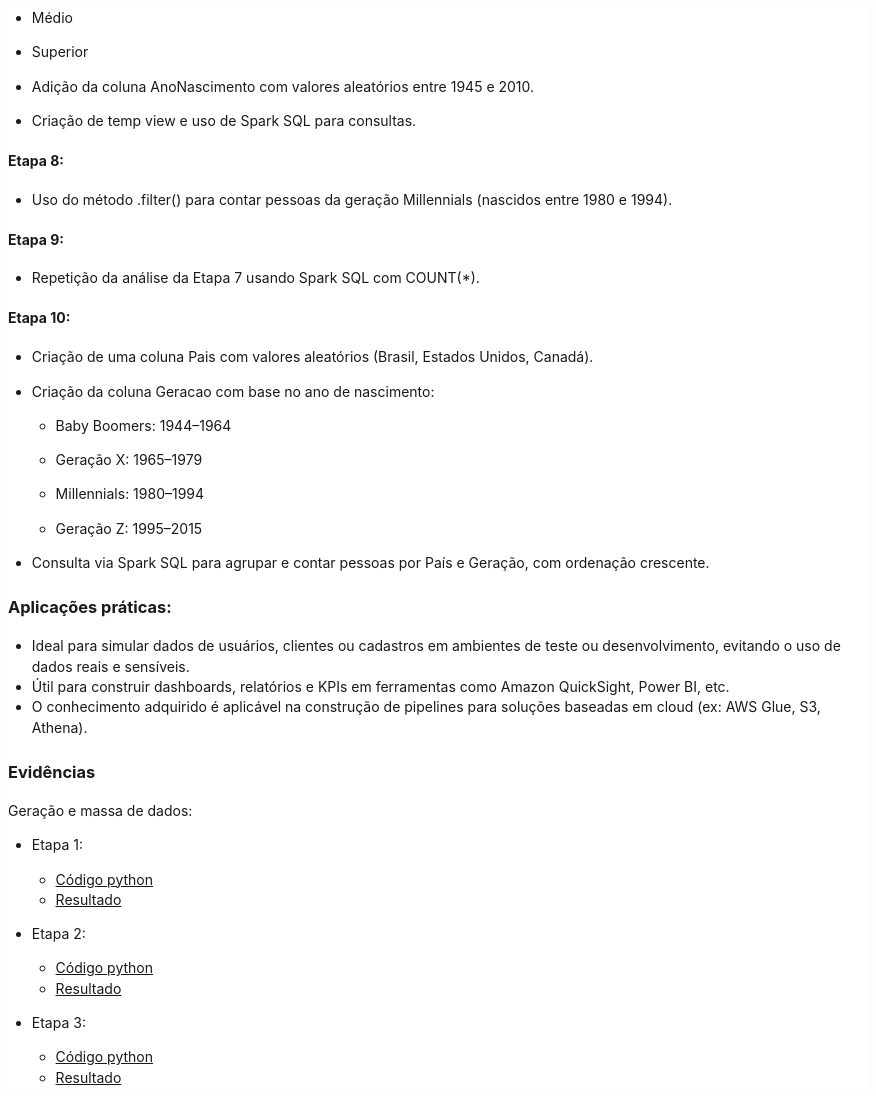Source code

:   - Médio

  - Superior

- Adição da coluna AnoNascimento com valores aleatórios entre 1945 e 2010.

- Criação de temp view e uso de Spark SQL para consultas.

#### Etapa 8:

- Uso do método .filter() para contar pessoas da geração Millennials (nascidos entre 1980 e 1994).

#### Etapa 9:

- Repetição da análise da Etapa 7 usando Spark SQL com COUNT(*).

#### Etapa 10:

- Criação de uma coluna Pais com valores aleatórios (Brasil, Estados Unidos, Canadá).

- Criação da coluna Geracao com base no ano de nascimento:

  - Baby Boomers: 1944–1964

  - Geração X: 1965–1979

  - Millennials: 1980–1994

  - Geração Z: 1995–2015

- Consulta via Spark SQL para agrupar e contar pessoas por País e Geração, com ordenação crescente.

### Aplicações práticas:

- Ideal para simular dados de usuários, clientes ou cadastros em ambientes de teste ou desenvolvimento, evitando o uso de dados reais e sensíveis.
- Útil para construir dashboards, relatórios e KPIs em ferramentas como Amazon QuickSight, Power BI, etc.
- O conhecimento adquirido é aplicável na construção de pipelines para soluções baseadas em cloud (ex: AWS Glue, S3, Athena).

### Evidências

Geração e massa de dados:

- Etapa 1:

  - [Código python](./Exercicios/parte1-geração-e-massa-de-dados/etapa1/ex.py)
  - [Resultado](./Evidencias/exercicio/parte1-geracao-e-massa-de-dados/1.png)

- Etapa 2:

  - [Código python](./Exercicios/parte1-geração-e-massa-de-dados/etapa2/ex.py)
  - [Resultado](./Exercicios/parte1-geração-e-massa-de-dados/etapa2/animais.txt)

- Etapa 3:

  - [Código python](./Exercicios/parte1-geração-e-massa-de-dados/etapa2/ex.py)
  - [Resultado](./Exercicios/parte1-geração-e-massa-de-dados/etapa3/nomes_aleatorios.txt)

________________________________________

Lines to set down from above: the line with "- Criação de temp", the line with "- Baby Boomers: 1944–1964", and every line between, each exactly as written.

__SOLUTION FOR THIS EXERCISE__
- Criação de temp view e uso de Spark SQL para consultas.

#### Etapa 8:

- Uso do método .filter() para contar pessoas da geração Millennials (nascidos entre 1980 e 1994).

#### Etapa 9:

- Repetição da análise da Etapa 7 usando Spark SQL com COUNT(*).

#### Etapa 10:

- Criação de uma coluna Pais com valores aleatórios (Brasil, Estados Unidos, Canadá).

- Criação da coluna Geracao com base no ano de nascimento:

  - Baby Boomers: 1944–1964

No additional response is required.